Ce mardi 25 mai, un blocus a été orchestré par des élèves du lycée Germaine Tillion à Montbéliard, soulevant des préoccupations au sein de la communauté éducative. Après des débordements survenus vendredi dernier, le corps enseignant prône l'ouverture d'un dialogue entre les représentants des élèves et la direction du lycée.
L'incertitude est palpable : apaisement ou escalade des tensions ? Dès 7h30, une partie des 2 200 élèves s'est mobilisée, suite à un précédent rassemblement. Les revendications incluent des questions administratives et des problèmes d'insalubrité.
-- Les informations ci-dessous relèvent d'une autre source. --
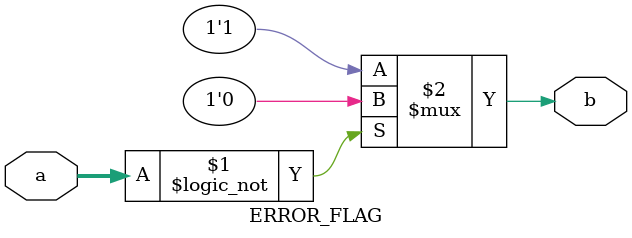
<source format=sv>
module ERROR_FLAG(a, b);
  input [15:0] a;
  output b;

  /*
    a : syndrome0
    b : 0 (syndrome is all zero), otherwise '1' => error occurence flag
  */

  assign b = (a==16'b0) ? 1'b0 : 1'b1;
endmodule
</source>
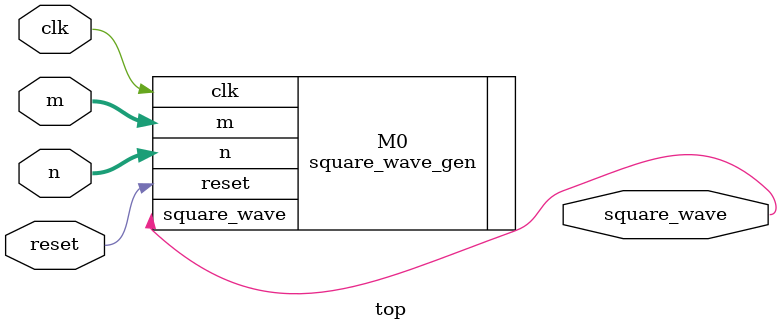
<source format=sv>
`timescale 1ns / 1ps


module top(
        
        input logic [3:0]m,
        input logic [3:0]n,
        input logic clk, reset,
        output logic square_wave 
    );
    
    square_wave_gen M0 (.m(m), .n(n), .clk(clk), .reset(reset),  .square_wave(square_wave));
    
endmodule
</source>
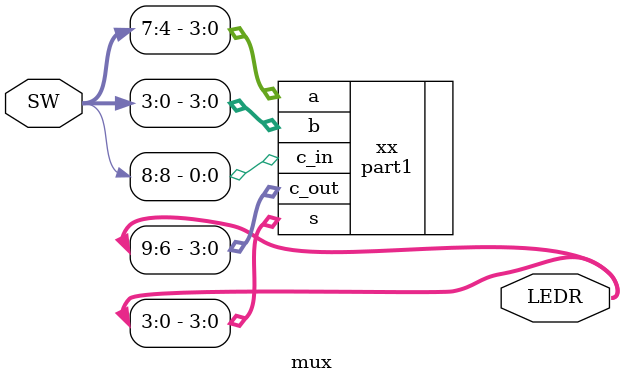
<source format=v>
`timescale 1ns / 1ns // `timescale time_unit/time_precision


//LEDR[0] output display

module mux(LEDR, SW);
    input [9:0] SW;
    output [9:0] LEDR;

    part1 xx(
        .a(SW[7:4]),
        .b(SW[3:0]),
        .c_in(SW[8]),
        .s(LEDR[3:0]),
		.c_out(LEDR[9:6])
        );
endmodule




</source>
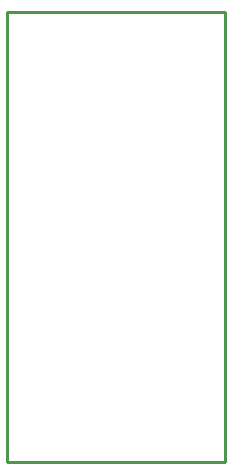
<source format=gbr>
G04 start of page 6 for group 4 idx 4 *
G04 Title: (unknown), outline *
G04 Creator: pcb 20110918 *
G04 CreationDate: Wed Nov 20 21:14:43 2013 UTC *
G04 For: fosse *
G04 Format: Gerber/RS-274X *
G04 PCB-Dimensions: 77000 162000 *
G04 PCB-Coordinate-Origin: lower left *
%MOIN*%
%FSLAX25Y25*%
%LNOUTLINE*%
%ADD51C,0.0100*%
G54D51*X1000Y161000D02*Y11000D01*
X73500D02*Y161000D01*
X1000D02*X73500D01*
X1000Y11000D02*X73500D01*
M02*

</source>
De plus, trois élèves ont été interpellés suite à des affrontements avec la police qui, dans l'après-midi, a été également la cible de jets de projectiles, comme l'indiquent plusieurs élèves interrogés par ICI Belfort-Montbéliard.
Des accusations de violences de part et d'autre
L'intervention des forces de l'ordre a été qualifiée de "disproportionnée" par Alan Briquez, représentant de la FCPE. Cette organisation exprime son inquiétude face à l'utilisation de balles de défense et de gaz lacrymogène pour disperser les élèves. En réponse, Paul-Edouard Lallois, des autorités locales, fait état de blessés parmi ses agents, justifiant l'intervention.
Les tensions n'ont pas manqué de susciter des réactions de la part des enseignants. Michel Binet, enseignant au BTS audiovisuel, a appelé au calme : "Il faudrait que les choses se passent pacifiquement. Notre direction doit engager un dialogue sérieux en écoutant les revendications des jeunes." Une rencontre entre lycéens et personnels est prévue afin d'apporter des solutions.
Un besoin urgent de propositions concrètes
Face à cette situation préoccupante, une enseignante, Jeanine Chabaud, exprime que des "propositions concrètes" de la direction seraient essentielles pour apaiser les tensions. Parmi les solutions évoquées, la réouverture du préau et l'accès aux toilettes seraient primordiaux pour le bien-être des élèves. Les organisateurs du blocus assurent que ceux se préparant pour le baccalauréat professionnel pourront accéder à l'établissement.
En somme, le lycée Germaine Tillion fait face à un défi de taille : parvenir à établir un dialogue constructif entre toutes les parties afin de restaurer un climat serein et propice à l'instruction.